Se salendo le scale la vescica urinaria comincia a premere e a dare segnali allarmanti, non c’è da preoccuparsi perché non appena giunti all’ingresso di questo spazio apparentemente senza solaio e pavimento e pareti, sospeso nell’aria ma non fluttuante perché dà la sensazione di avere i piedi fortemente ancorati sul nulla, immediatamente sulla sinistra si trovano i servizi per ristabilire una compostezza e sciacquare anche il viso con un’acqua che sembra rivelare al suo interno tutta la vita degli aromi.
UNO STILE ELEGANTE
Quello che maggiormente colpisce, nel percorso offerto allo spettatore, è lo stile elegante, raffinato e di qualità, percepibile dalla scelta accurata delle opere e dalla loro altrettanto accurata installazione. Tutto, si diceva, ruota attorno alla parola, alla parola parola, alla parola dimenticata, all’ultima parola: e nell’insieme è un po’ come sentirsi in un racconto, immersi tra le righe e le lettere alfabetiche che giocano con noi tanto quanto noi giochiamo, spesso, con loro. Il catalogo delle opere presenti è davvero smisurato, e sembra concentrarsi sulla poesia visiva o visione della poesia o ancora visualizzazione del corpo poetico e se si vuole sulla “parola dipinta”, com’ebbe a suggerire Enrico Baj. Fatto sta che ci sono opere ricercate, anzi ricercatissime: di sala in sala, e chissà se davvero possiamo dire di sala in sala visto che abbiamo soltanto l’intuizione delle pareti, troviamo frasi, vocaboli smontati come orologi che non torneranno più a tormentare le ore e, tra gli ingranaggi lirici, tutta una serie di collage larghi così come teorizzati e realizzati da Lamberto Pignotti.

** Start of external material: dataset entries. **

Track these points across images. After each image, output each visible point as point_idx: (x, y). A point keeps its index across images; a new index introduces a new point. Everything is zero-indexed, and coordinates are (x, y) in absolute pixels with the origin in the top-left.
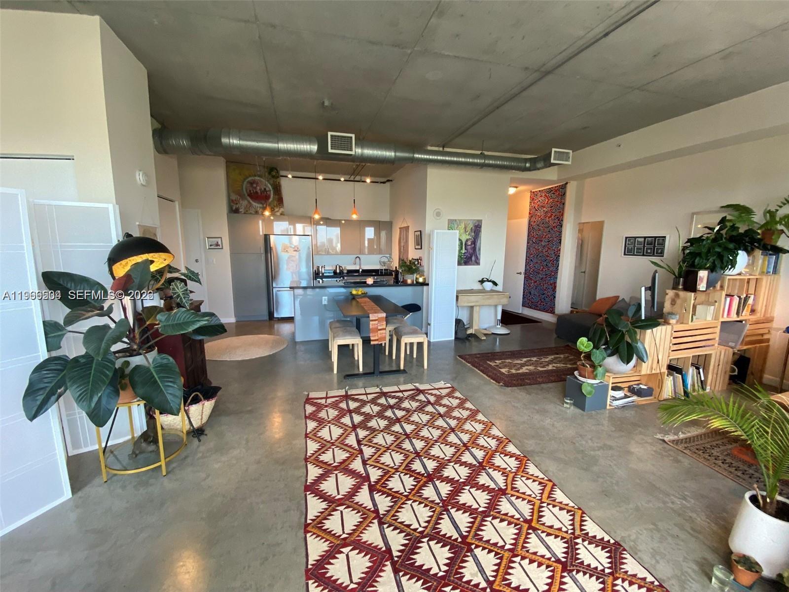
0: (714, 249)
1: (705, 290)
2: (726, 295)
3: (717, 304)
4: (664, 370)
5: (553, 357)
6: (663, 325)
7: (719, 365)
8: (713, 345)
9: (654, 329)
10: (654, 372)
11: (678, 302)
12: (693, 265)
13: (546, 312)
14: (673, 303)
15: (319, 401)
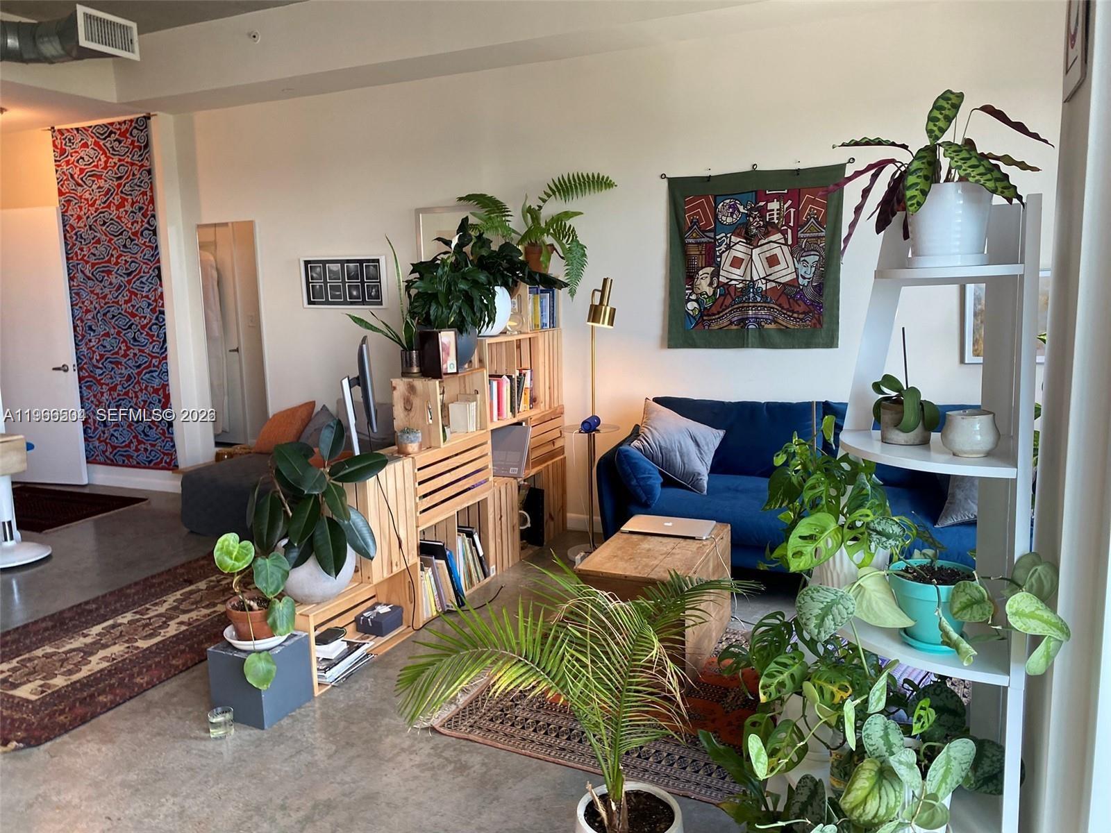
0: (456, 284)
1: (455, 371)
2: (490, 376)
3: (479, 396)
4: (414, 559)
5: (178, 595)
6: (398, 459)
7: (500, 519)
8: (486, 481)
9: (381, 474)
10: (396, 570)
11: (417, 402)
12: (427, 321)
13: (157, 467)
14: (408, 406)
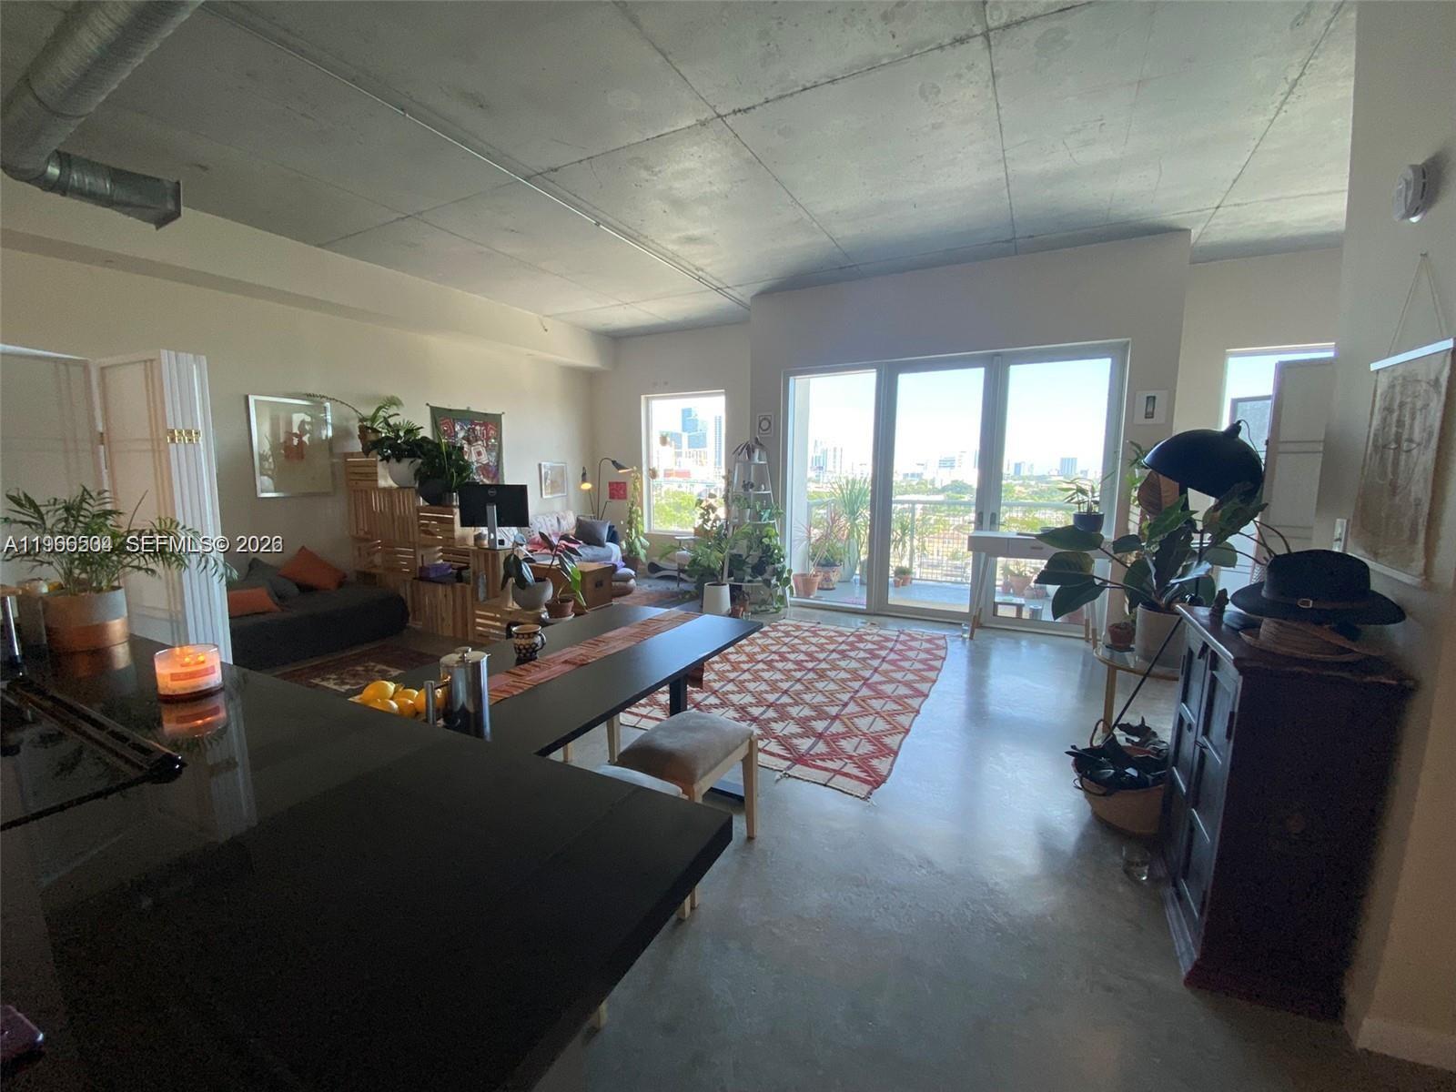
15: (856, 772)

Le opere sono tante, elencarle singolarmente significherebbe enumerare l’intera sfera della poesia visiva, quella di ieri, di oggi e di domani. Ma vale la pena quantomeno tracciare qualche singolare lavoro che, tra l’opalescenza e la luce solida delle pareti, cattura particolarmente lo sguardo tanto da far sentire l’irruzione immediata dell’infinito nel finito. Ecco allora scorgere (o forse sorgere?) in un angolo, un libro simile a quello di Curiosape (2002) cucito da Maria Lai, trovare una pietra completamente rivestita di versi poetici, leggere una frase in fiamme (forse di Fernando De Filippi), inciampare su una parola di ebano che mira a cancellare la fine al finale e, tra le mille sollecitazioni che stuzzicano lo sguardo, ritrovare per caso una sedia vintage bordò, su cui Alfio consiglia di sedersi per rilassarsi dopo la lunga passeggiata. Di fronte alla sedia c’è un foglietto che riporta una riflessione di Joan Miró. “In un quadro dobbiamo scoprire qualcosa di nuovo ogni volta che lo guardiamo. Possiamo guardare un dipinto per una settimana ma senza pensarci mai più. Possiamo guardare un dipinto per un secondo e pensarci per tutta la nostra vita”.
Una volta seduti comodamente in questa poltrona disegnata probabilmente da Gigi Radice, si sentono alcune parole di Nanni Balestrini che vengono direttamente dal centro del cielo. Dopo qualche minuto di tranquillità una voce squillante richiama all’ordine perché è quasi ora, bisogna organizzare la cena.